My own mother transitioned when I was 23 years old (I'm now 62), so I've been through decades of Mother's Days wherein it seems like everyone except me has a mother. So I am sensitive to the fact that Mother's Day (like Christmas) is not necessarily a great day for all.
I consider the pain:
- of those desperately wanting to be a mother, but so far that hasn't happened
- of those who recently (or not so recently) lost a mother dear to them
- of those mothers who have lost children
- of those who did not or do not have a pleasing relationship with their mother or children
- of those whose own family doesn't appreciate the gift that a mother is
- of those who choose not to be a mother, and are nagged about it
- of those watching and caring for a mother suffering and declining with age
- of the fathers who also serve as mothers and are not recognized as such
The best thing I have ever been called is "Mom." I have an awesome mother-in-law and my son's love, Aliza, is an outstanding mother to 5-year-old Paisley.

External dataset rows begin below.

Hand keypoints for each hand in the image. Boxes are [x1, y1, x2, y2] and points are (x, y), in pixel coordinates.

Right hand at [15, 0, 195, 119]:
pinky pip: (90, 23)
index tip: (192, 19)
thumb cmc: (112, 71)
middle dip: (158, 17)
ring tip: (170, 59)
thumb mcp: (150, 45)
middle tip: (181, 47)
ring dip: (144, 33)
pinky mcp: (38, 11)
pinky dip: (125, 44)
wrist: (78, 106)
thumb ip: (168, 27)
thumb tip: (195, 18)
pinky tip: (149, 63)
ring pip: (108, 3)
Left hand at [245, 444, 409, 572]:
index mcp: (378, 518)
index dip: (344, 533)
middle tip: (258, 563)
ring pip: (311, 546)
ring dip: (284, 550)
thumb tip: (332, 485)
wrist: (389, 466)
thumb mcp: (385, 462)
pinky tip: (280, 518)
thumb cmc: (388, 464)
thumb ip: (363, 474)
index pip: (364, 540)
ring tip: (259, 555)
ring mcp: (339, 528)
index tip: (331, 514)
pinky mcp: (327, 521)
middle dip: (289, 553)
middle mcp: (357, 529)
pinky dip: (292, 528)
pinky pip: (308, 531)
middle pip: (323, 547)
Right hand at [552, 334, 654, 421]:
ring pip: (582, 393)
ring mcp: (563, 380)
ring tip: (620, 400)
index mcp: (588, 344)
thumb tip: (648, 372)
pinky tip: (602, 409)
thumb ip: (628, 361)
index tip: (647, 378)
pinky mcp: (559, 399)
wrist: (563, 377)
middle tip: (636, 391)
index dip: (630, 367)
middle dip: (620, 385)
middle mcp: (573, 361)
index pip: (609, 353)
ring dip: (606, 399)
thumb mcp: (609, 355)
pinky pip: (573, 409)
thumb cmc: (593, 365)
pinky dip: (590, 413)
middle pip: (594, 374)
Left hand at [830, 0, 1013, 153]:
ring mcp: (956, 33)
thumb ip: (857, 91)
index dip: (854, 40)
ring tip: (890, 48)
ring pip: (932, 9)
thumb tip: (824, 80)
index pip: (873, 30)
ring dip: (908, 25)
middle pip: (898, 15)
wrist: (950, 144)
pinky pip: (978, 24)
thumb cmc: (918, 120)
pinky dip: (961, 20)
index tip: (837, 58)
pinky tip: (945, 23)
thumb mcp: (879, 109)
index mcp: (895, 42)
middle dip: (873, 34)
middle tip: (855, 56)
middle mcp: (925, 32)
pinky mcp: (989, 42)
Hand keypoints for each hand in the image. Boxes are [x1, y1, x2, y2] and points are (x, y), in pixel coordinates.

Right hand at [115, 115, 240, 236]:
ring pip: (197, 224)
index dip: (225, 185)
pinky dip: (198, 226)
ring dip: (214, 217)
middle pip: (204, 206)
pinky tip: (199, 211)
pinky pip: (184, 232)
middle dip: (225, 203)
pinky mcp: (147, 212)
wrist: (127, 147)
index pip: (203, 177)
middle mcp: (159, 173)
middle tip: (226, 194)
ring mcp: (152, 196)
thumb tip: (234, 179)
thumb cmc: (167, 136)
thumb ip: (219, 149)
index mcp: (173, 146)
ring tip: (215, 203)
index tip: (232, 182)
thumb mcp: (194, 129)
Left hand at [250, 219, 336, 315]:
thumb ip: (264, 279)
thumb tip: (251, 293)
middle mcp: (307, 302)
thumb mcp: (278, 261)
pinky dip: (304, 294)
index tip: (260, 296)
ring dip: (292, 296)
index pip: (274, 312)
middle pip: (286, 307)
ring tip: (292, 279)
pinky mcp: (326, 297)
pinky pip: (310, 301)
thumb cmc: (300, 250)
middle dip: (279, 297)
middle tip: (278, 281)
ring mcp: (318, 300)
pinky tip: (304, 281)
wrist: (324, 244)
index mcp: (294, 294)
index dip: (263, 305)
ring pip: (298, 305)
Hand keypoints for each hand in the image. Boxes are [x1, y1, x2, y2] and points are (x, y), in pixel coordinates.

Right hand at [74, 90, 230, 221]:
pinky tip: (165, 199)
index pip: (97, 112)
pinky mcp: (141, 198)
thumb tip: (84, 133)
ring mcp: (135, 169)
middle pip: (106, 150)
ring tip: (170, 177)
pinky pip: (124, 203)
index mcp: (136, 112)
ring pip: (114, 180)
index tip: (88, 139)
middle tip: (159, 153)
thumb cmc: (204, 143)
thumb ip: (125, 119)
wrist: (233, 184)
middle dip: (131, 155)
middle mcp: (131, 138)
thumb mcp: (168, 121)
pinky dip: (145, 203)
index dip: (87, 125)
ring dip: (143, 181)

I know the trials, tribulations, risks and rewards of motherhood. I have wonderful relationships with both my sons, for which I am extraordinarily grateful. While loosing my mother at such a young age is not something I would wish on anyone, I see in hindsight, that event dramatically changed my life, and helped to make me who I am today, and I am happy with me.
So, like Mother Mary, on Mother's Day, I shall "treasure all these things and ponder them in my heart."